Do wykonania ::
(1) Przytocz dosłownie z tekstu o Ścieżce nad Reglami fragment od słów „Sarnia Skała tworzy” do słów „przekonać się o tym.”.
(2) W którym roku, według tekstu o Ścieżce nad Reglami, szlakowi nadano imię Józefa Oppenheima?
(3) Napisz dalszy ciąg tekstu o Ścieżce nad Reglami, zaczynając od miejsca, w którym się kończy.

Prowadzący: | Janek Ślazik - Przodownik Turystyki Górskiej |
Pogoda: | piękna zima |
Ścieżka nad Reglami – szlak turystyczny w części reglowej Tatr Zachodnich. Całkowita długość ścieżki to ok. 17 km. Czas przejścia całej trasy wynosi ok. 6 godzin. Szlak jest koloru czarnego i przebiega z Kalatówek przez doliny oraz przełęcze reglowe na zachód, aż do Doliny Chochołowskiej.
W niektórych miejscach turystom odsłaniają się widoki, m.in. na Kotlinę Zakopiańską, masyw Giewontu i Czerwone Wierchy. Najczęściej szlak przechodzony jest na krótkich odcinkach, stanowi bowiem dogodne połączenie między tatrzańskimi dolinami.
Ścieżka została wytyczony przez Towarzystwo Tatrzańskie w 1900–1901 r. Została oznaczono, początkowo na czerwono, przez Wiktora Barabasza, brata Stanisława, przy częściowym wykorzystaniu już istniejących perci. Przy budowie pomógł dwór w Kuźnicach, dając drewno na mostki, ławki oraz poręcze. Ścieżka początkowo nazywana była „Za Reglami” i wiodła do Doliny Kościeliskiej. Po II wojnie światowej (latem 1954) została przedłużona i dziś prowadzi przez Przysłop Kominiarski do Doliny Chochołowskiej. W roku 1973 szlakowi nadano imię Józefa Oppenheima. Z uwagi na szkody powstałe w grudniu 2013 roku wskutek "Orkanu Ksawery", szlak na odcinku Dolina Kościeliska – Dolina Chochołowska został do odwołania zamknięty dla ruchu turystycznego.
Sarnia Skała tworzy skalistą grań o długości około 300 m. Na południu Czerwona Przełęcz (1300 m) oddziela ją od Suchego Wierchu (1539 m n.p.m. Zbudowana jest z wapieni dolomitowych. Pod jej skalistymi ścianami znajduje się niewielka, zarastająca kosodrzewiną polana. Dawniej Sarnią Skałę nazywano Małą Świnicą, Świniczką lub Świnią Skałą i była ona intensywnie penetrowana przez poszukiwaczy skarbów (na skałach zachowały się do tej pory wyryte przez nich znaki). W sezonie turystycznym zwykle masowo oblegana przez turystów. Z jej szczytu doskonały widok na masyw Giewontu, a w drugą stronę na Zakopane.
(żródło wikipedia.pl)
Nastały takie czasy, iż żeby móc baraszkować i spacerować po śniegu i przypomnieć sobie zimową aurę z czasów dzieciństwa, trzeba jedynie wybrać się w góry.
W tym roku podczas kilku zimowych wyjazdów mieliśmy okazję przekonać się o tym.

Przekazany materiał ::
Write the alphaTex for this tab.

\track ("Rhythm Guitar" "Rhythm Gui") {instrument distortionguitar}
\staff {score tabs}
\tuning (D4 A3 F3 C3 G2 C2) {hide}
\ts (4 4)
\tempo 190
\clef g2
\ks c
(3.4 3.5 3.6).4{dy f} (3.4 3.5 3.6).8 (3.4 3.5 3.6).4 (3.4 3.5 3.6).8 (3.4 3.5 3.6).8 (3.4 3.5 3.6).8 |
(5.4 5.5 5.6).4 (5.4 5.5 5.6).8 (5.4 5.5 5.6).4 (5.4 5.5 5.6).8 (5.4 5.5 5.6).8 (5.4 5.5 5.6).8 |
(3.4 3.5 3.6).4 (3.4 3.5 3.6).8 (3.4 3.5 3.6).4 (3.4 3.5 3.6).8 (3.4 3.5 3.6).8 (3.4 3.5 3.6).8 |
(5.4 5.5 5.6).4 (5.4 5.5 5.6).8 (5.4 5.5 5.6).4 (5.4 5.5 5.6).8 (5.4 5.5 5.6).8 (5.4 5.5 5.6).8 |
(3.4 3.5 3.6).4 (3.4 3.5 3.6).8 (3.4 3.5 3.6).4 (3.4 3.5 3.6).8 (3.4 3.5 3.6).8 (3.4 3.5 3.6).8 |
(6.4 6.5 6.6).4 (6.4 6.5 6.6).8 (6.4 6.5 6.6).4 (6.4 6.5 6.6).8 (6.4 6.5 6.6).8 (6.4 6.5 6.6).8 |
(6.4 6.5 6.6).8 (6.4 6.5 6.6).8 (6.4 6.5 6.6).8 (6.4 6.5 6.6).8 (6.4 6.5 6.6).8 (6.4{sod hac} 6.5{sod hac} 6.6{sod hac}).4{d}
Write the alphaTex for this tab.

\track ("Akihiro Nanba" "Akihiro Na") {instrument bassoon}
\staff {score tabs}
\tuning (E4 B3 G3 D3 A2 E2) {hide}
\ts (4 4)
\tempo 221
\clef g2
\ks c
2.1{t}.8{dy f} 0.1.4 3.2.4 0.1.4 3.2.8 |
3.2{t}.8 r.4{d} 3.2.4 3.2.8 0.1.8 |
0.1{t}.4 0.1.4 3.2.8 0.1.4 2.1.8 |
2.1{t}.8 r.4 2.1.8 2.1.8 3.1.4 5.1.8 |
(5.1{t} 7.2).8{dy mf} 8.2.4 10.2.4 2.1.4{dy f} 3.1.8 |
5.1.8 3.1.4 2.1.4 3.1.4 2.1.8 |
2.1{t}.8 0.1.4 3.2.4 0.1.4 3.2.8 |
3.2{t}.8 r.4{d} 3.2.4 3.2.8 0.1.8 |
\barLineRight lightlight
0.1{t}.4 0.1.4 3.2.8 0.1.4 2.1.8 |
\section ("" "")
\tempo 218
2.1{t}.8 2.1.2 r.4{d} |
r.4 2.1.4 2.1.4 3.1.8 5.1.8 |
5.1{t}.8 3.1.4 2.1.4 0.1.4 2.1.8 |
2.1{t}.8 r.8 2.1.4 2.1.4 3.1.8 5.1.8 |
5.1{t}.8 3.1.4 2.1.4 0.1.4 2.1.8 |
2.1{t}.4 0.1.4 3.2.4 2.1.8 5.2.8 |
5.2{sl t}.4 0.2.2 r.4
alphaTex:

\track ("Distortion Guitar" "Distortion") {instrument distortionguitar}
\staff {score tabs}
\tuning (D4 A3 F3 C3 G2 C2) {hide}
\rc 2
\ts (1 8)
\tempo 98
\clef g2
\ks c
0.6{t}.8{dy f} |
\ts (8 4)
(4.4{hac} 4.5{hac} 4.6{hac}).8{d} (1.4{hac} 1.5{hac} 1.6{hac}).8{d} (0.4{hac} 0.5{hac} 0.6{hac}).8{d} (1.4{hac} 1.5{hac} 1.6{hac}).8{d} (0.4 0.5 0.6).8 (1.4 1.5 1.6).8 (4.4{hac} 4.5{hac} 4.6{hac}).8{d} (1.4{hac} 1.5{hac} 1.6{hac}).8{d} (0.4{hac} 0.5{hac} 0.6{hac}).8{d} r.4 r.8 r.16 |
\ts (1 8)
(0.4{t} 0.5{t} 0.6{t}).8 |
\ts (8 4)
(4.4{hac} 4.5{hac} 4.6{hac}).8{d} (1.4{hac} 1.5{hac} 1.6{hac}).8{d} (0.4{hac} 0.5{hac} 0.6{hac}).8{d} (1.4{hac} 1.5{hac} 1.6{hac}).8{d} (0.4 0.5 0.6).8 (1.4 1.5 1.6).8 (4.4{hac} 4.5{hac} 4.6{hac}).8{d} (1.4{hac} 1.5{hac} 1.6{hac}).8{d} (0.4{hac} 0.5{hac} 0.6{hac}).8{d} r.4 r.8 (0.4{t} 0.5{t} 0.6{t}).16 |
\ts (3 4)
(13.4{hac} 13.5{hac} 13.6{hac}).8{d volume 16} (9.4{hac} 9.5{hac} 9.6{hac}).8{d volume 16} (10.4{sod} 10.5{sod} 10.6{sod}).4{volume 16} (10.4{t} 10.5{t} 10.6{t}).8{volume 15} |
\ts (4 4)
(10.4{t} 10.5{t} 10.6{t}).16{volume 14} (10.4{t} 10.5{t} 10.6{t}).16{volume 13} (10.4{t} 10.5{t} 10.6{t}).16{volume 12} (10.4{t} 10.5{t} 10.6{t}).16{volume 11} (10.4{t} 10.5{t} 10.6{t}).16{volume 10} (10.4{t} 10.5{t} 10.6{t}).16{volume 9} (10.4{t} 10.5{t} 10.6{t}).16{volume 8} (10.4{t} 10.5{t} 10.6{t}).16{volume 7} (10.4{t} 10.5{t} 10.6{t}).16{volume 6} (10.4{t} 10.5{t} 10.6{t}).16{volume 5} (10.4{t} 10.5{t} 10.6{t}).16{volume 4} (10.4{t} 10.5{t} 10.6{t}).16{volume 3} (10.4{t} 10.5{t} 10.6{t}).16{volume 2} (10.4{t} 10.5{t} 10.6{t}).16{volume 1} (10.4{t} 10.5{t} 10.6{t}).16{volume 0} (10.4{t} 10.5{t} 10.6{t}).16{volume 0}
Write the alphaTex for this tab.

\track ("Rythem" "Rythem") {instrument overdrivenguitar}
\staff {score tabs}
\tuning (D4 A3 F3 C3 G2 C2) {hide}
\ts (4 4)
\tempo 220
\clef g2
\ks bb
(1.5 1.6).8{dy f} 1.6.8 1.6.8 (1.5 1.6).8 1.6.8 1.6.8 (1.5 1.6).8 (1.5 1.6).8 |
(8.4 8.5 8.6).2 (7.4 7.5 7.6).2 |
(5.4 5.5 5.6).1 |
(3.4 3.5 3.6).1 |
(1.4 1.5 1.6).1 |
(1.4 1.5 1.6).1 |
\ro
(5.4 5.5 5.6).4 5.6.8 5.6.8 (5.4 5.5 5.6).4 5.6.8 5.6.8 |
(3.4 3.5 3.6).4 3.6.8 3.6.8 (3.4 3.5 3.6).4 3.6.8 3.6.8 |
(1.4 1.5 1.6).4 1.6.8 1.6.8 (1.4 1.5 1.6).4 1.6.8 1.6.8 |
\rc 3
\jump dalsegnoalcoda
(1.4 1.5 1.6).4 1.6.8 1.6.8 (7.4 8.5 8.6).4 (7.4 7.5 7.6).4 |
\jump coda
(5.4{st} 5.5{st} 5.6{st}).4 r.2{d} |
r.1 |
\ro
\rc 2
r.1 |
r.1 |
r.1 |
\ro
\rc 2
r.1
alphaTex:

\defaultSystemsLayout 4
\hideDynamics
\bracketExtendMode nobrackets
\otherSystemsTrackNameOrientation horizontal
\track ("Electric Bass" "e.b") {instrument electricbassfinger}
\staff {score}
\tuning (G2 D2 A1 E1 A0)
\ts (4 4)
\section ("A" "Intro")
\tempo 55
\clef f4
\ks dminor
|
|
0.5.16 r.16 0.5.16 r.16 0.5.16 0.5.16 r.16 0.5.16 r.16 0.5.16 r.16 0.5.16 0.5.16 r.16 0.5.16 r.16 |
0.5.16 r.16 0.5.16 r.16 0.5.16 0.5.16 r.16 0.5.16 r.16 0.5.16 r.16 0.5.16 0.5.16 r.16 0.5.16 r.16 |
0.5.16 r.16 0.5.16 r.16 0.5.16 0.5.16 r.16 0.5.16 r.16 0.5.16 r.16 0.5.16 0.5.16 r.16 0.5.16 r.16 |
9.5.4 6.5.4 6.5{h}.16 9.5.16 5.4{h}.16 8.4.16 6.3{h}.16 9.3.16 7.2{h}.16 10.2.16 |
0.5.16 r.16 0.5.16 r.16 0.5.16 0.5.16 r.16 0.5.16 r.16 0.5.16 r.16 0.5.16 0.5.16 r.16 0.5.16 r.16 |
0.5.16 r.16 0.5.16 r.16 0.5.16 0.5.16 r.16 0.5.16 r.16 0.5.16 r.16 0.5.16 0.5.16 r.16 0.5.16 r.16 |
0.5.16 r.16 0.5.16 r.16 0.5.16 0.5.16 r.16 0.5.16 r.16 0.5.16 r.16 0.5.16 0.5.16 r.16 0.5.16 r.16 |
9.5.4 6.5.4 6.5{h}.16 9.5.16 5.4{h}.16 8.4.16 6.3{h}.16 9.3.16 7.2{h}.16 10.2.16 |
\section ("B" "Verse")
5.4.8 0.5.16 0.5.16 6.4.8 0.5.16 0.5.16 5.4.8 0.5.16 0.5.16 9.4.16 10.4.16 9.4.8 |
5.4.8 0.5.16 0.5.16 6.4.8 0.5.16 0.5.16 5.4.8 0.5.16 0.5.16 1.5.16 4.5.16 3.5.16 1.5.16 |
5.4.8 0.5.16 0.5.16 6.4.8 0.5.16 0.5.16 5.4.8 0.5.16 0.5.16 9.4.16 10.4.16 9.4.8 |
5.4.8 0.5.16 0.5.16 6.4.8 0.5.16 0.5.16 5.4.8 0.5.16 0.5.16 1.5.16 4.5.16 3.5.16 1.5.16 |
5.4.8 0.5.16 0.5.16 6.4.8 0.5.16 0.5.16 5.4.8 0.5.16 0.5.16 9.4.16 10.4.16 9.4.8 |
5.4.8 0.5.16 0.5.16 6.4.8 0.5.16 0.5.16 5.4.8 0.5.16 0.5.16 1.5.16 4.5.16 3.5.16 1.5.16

Odpowiedzi do ćwiczenia ::
(1)
Sarnia Skała tworzy skalistą grań o długości około 300 m. Na południu Czerwona Przełęcz (1300 m) oddziela ją od Suchego Wierchu (1539 m n.p.m. Zbudowana jest z wapieni dolomitowych. Pod jej skalistymi ścianami znajduje się niewielka, zarastająca kosodrzewiną polana. Dawniej Sarnią Skałę nazywano Małą Świnicą, Świniczką lub Świnią Skałą i była ona intensywnie penetrowana przez poszukiwaczy skarbów (na skałach zachowały się do tej pory wyryte przez nich znaki). W sezonie turystycznym zwykle masowo oblegana przez turystów. Z jej szczytu doskonały widok na masyw Giewontu, a w drugą stronę na Zakopane.
(żródło wikipedia.pl)
Nastały takie czasy, iż żeby móc baraszkować i spacerować po śniegu i przypomnieć sobie zimową aurę z czasów dzieciństwa, trzeba jedynie wybrać się w góry.
W tym roku podczas kilku zimowych wyjazdów mieliśmy okazję przekonać się o tym.

(2) W 1973 roku.

(3)
Gdy w Krakowie było wiosennie albo ponuro-smogowo to na Skrzycznem, na Czuplu czy Sarniej Skale zachwycały nas piękne pejzaże zimowe.
Kto wybrał się na te wycieczki z KTG „Wierch” przekonał się o tym i doznał miłych zimowo-śniegowych wrażeń.
Piękna trasa wiodąca z Zakopanego, z okolic Wielkiej Krokwi przebiegająca fragmentem ścieżki Pod Reglami, następnie wzdłuż potoku Doliną Strążyską i dalej ścieżką Nad Reglami, z wyjściem na Sarnią Skałę, dostarczyły wiele wspomnień i wrażeń. Przecież to nie pierwszy raz tędy wędrowaliśmy, ale zawsze wydaje się, że jest inaczej, inna sceneria, ciekawiej?
Wszechobecny świeży śnieg leżał pod nogami, na drzewach, na skałach czyli wszędzie wokół gdzie spojrzeć i dawał poczucie ładu, porządku, wyciszenia, uspokojenia.
Wiatr halny uspokoił się, wokół panowała cisza czasami tylko przerywana dochodzącymi odgłosami z głośników ze skoczni.
Nawet nie przypuszczałam, że te okoliczności zimowe zrobią na mnie takie wrażenie i że tak mi ich brakowało, chociaż czekam już na wiosnę.
Wszyscy uczestnicy dostosowali się d zaleceń organizatorów i założyli raki, raczki na buty, co bardzo ułatwiało wędrowanie po dość wydeptanym i wyślizganym szlaku.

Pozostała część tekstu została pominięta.